ただ、やはり心の中では『正子はブス。こいつは汚いもの。』と思っていたのは事実。そこは他の連中とは何も変わらなかったのだ。
次の日の放課後も、彼はこの部屋へと足を運んでいる。そこには生活指導の先生、そしてもう一人の下級生の女子問題児もいた。
そこで彼は、先生代わりに彼女達に勉強を教えている。『アホの正子の胸を揉んでやろう。』と考えてやって来たはずの彼だったが、思いとどまったようだ。
そして、彼はこう思う。『アホでブスで何も出来ない人形のようなヤツだと思っていたが、ちゃんと人並みの感情を持っていたんだ。』と。
義務教育を終えた正子。能力的にも高校への進学は、身請けをした叔母が思いとどまった。彼女は中卒での就職を果たすことになる。
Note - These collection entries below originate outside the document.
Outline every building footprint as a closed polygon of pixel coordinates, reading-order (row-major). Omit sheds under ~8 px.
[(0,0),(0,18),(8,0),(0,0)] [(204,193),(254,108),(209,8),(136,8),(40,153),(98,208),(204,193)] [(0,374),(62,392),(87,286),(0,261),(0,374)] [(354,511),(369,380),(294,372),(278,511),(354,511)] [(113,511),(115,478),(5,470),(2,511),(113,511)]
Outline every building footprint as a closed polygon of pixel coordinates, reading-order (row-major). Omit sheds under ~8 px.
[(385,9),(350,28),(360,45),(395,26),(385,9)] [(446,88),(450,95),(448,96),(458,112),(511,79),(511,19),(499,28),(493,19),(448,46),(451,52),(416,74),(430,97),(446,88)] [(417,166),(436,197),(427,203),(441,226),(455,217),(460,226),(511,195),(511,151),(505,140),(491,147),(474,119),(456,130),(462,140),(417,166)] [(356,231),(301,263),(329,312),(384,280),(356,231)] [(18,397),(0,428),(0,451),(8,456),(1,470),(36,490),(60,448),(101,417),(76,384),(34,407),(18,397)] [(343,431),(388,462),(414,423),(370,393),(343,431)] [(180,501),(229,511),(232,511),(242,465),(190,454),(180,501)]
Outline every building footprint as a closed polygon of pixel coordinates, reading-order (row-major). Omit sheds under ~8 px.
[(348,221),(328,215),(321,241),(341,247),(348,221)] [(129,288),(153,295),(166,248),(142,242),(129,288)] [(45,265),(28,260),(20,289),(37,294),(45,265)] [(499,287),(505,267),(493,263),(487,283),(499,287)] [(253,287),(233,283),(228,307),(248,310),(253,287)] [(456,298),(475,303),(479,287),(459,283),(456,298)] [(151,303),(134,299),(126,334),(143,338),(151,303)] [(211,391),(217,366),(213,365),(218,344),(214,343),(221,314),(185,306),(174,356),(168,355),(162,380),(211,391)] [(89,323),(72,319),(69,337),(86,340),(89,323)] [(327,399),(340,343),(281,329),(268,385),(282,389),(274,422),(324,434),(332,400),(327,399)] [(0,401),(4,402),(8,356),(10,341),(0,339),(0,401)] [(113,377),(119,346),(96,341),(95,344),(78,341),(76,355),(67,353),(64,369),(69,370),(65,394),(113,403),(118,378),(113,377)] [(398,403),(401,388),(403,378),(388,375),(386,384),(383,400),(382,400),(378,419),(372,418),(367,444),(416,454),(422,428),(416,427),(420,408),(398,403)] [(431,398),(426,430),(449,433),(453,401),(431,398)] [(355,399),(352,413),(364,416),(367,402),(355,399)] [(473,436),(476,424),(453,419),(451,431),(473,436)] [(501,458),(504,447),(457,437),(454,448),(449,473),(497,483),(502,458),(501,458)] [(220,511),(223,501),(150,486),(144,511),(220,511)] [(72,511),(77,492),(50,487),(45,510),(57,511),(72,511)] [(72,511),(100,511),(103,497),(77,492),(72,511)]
そう決まったことで、残念ながら高校の卒業アルバムを彼女は手にすることが出来ないということになったのだ。
働き始めた先は、安価なホテルの清掃係。そこで働いていた叔母のコネだった。叔母はオーナーに事情を説明をし、常に二人でのシフトをお願いをしたのです。
仕事覚えの悪かった彼女でしたが、2年もすれば人並みの働きが出来るようにもなります。周りはおばさんばかりで、彼女を虐める者はいません。
それまでが嘘のような生活が訪れました。無口だったはずの口からは言葉が、無表情だった顔には笑顔も見られます。
そして17歳になると、その容姿にも変化が見られるのです。肩までしかなかった髪は伸び、背中にまで達しました。
伸びた前髪は垂らされ、醜いと言われる顔を僅かに隠します。
その顔には叔母から教わった化粧を施し、それなりのオシャレにも挑戦をするようにもなっていたのです。そして、そんな彼女を見詰める男が現れます。
このホテルに、彼女より2年遅れて就職をしてきた『木田』という男。年齢は28歳。正子よりも11歳年上でした。
妻と幼い子供がいながら、正子に目をつけてしまいます。それなりのオシャレだけではなく、彼女もそれなりに『女の色気』を出す年頃になっていたのです。